By Lindy Korn

You have a comprehensive handbook.

You treat your employees in accordance with the best practices in the workplace.

Your officers and directors are the best in the industry.

So how could one of your employees sue for sexual discrimination?

Good risk management warns us to expect the unexpected. One out of every 25 companies will be involved in a lawsuit alleging mismanagement of some type. Wrongful termination and sexual harassment claims are on the rise and are expensive to defend.

Board Members: An Audit

The following incidents are accounts of actual problems that board members have caused, creating risks and liabilities for the organizations they serve.
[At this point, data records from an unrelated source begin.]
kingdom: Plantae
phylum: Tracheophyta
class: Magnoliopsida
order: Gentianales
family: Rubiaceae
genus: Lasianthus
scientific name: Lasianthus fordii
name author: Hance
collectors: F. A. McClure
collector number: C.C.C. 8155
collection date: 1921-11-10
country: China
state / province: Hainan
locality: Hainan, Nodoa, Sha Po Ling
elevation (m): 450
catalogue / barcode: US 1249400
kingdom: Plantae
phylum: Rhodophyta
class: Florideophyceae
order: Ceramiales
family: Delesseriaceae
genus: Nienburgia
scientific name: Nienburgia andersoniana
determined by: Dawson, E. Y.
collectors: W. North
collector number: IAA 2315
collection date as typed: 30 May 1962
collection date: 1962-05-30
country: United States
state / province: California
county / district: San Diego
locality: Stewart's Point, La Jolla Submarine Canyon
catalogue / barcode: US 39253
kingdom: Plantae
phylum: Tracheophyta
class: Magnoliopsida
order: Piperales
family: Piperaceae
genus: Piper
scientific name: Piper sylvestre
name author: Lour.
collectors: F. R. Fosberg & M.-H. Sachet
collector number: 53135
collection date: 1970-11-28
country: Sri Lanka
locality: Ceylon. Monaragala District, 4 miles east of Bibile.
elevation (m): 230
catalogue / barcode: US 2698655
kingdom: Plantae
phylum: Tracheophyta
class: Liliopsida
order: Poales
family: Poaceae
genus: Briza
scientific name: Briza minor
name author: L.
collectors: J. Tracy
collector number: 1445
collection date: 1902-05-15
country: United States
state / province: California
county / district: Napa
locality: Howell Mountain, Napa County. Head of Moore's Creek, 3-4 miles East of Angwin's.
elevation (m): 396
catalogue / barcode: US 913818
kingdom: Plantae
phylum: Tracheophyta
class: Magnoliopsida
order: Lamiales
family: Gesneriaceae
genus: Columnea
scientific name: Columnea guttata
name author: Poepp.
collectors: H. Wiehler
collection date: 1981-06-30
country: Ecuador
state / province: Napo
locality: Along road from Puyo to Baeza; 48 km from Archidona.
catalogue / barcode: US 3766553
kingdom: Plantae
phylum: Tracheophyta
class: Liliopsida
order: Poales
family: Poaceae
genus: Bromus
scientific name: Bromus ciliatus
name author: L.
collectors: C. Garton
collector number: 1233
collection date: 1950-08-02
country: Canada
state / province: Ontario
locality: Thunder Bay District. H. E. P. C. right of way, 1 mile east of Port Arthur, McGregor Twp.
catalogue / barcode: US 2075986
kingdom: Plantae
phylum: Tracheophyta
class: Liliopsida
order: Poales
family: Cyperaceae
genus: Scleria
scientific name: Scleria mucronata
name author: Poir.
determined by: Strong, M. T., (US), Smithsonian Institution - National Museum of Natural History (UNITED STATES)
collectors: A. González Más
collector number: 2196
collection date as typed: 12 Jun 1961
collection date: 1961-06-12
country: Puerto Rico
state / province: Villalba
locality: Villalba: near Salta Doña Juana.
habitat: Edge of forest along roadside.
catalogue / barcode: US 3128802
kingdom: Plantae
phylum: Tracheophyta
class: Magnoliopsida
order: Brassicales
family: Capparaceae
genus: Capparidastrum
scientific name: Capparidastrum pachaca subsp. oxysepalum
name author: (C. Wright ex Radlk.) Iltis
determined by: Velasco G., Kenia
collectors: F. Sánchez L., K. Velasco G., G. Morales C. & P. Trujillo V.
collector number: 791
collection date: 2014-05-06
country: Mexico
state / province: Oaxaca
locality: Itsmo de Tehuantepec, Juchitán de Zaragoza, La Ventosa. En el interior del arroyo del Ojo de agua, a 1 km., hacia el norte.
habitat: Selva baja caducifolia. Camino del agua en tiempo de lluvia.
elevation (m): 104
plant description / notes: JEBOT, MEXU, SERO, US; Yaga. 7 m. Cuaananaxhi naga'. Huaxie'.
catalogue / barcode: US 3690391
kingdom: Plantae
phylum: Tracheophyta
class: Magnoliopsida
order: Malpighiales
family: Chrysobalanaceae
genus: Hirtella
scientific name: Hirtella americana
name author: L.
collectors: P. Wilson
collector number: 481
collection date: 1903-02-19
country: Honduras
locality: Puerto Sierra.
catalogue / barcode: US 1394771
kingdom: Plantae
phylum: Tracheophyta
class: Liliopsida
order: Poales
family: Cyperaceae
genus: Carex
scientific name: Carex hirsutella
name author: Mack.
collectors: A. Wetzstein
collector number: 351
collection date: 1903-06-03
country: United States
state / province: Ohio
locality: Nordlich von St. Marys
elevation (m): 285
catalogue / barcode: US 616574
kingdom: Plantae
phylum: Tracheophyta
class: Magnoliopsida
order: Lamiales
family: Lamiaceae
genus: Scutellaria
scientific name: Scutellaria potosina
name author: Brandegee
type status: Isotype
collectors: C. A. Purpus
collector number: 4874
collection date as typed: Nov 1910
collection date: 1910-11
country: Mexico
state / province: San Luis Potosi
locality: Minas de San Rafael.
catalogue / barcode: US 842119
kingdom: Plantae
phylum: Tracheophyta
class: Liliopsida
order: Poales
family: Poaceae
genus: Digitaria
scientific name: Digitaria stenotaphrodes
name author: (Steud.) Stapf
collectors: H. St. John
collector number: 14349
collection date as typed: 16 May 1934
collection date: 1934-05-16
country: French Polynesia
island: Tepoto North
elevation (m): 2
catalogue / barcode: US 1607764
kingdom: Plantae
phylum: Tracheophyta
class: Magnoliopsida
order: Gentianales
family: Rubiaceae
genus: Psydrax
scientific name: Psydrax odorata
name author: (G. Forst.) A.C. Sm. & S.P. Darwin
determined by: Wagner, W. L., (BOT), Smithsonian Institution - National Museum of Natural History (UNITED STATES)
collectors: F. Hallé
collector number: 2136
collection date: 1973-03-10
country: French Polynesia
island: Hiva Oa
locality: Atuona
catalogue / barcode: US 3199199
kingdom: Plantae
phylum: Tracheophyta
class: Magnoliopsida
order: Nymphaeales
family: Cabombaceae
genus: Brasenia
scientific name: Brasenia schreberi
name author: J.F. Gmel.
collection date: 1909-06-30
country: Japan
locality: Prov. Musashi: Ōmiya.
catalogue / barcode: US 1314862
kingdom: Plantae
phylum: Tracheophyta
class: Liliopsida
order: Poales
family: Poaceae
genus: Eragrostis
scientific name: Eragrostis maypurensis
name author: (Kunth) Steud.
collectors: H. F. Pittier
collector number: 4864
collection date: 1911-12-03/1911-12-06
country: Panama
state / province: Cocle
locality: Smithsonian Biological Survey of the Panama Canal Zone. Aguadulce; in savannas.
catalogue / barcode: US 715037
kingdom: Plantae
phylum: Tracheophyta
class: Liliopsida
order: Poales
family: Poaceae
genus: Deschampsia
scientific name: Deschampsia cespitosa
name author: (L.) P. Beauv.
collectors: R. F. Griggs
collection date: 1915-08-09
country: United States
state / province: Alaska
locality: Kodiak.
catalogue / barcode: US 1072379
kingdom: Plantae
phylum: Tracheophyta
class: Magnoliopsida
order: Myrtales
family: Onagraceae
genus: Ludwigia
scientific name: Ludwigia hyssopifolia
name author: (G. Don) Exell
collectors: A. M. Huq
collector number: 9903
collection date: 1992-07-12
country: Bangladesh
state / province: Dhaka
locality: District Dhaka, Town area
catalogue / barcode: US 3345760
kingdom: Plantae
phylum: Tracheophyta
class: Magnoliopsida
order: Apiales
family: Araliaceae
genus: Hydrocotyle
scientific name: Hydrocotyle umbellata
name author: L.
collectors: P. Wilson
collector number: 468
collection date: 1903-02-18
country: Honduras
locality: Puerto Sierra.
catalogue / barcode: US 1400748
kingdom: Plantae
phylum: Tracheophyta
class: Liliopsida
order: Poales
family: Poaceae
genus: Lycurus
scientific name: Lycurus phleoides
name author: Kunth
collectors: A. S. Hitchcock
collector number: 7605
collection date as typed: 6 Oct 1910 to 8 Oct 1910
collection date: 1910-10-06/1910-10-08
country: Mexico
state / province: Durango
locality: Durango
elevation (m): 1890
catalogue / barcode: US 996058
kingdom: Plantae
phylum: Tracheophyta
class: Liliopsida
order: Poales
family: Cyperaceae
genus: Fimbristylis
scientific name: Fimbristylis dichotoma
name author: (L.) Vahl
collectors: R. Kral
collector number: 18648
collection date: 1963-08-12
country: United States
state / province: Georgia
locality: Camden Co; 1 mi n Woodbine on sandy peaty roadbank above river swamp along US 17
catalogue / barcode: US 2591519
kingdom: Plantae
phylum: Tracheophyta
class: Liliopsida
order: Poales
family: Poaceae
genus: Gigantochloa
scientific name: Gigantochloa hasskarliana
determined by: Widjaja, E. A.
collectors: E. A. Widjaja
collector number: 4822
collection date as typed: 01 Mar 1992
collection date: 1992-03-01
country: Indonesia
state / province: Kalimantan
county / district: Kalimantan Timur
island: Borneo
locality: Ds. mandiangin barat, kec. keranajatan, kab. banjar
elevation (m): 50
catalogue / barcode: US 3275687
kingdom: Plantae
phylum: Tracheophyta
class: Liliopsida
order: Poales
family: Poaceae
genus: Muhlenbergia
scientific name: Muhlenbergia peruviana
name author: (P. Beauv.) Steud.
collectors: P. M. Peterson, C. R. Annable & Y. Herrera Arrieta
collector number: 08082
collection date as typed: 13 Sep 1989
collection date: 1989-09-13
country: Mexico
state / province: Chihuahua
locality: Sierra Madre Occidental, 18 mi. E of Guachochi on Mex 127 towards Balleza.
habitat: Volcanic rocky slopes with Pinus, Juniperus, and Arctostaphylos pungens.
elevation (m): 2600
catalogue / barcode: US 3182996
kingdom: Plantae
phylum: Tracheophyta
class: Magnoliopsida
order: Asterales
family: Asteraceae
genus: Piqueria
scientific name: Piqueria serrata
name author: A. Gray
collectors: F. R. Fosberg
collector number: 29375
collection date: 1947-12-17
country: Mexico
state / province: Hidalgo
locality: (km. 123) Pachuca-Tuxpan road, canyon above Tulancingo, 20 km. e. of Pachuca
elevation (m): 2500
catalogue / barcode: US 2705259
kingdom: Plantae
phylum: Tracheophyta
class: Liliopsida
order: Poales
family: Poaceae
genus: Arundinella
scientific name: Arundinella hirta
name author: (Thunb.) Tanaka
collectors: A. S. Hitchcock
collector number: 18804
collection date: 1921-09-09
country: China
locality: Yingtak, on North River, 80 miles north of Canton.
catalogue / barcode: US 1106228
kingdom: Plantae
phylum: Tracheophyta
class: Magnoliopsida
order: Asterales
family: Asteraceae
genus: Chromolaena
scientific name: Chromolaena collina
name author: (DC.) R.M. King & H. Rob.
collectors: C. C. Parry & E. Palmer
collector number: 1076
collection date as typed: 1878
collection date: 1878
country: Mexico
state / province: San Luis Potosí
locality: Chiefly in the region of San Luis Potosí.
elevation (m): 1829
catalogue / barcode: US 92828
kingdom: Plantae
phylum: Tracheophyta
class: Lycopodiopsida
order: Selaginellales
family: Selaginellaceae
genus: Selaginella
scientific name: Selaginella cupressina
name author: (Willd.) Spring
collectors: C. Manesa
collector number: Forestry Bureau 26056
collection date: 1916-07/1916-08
Consider the following problems and the policies that could help prevent them.

A board member has encouraged staff to bring complaints directly to him instead of following complaint procedures and reporting to the CEO.

*Do you have a mechanism to permit the board to discipline itself? One board member was involved in the termination of an employee who later requested a meeting with the full board, which opened up a can of worms that took months to remedy and resulting in two board members resigning.

*Have your board members received training as to the parameters of their responsibilities?

An executive director reported to a hotline that a married board member and a staff member are having an affair and other board members are hearing unfavorable comments not only to the community, but from the organization's funding sources as well.

*Is there a code of ethics for board members to follow?

A board hotline reported that a few board members were struggling with hiring an openly gay staff member due to conflicts with personal values?

*Do you have a zero tolerance policy for board members? Can board members apply for positions that they have learned about through their position as board members with the organization? This is precisely what happened in one Midwestern nonprofit.

*Does your board have any rules regarding conflicts of interest or codes of conduct?

The Rule of the Day

It is essential, with the increase in employment litigation, that a board have in place certain board policies or by-laws upon which the case for corrective action is based. Sample codes of ethics, rules of conduct and by-laws providing for removal of board members are a few such safeguards for an organization.

The insurance industry has responded to the recent upsurge in litigation against officers and directors by creating improved products combining D&O liability insurance and employment practices liability insurance in a single policy. Such protections can enable an organization to attract the high quality board members they seek.

In a recent case involving a co-op board, indemnification was not allowable by law for punitive damages awarded in a civil rights action based on racial discrimination and retaliation. These bad faith actions of a board member resulted in a large punitive damages award where public policy precluded indemnification (Biondi v. Beekman Hill House Apt. Corp., 275 AD2d 76).

Diversity training for board members is a proactive mechanism that can create an awareness of appropriate behavior of board members, and an understanding of how their actions impact the philosophy of the board and the organization.

Lindy Korn is president and CEO of Diversity Training-Workplace Solutions, Inc., in Buffalo.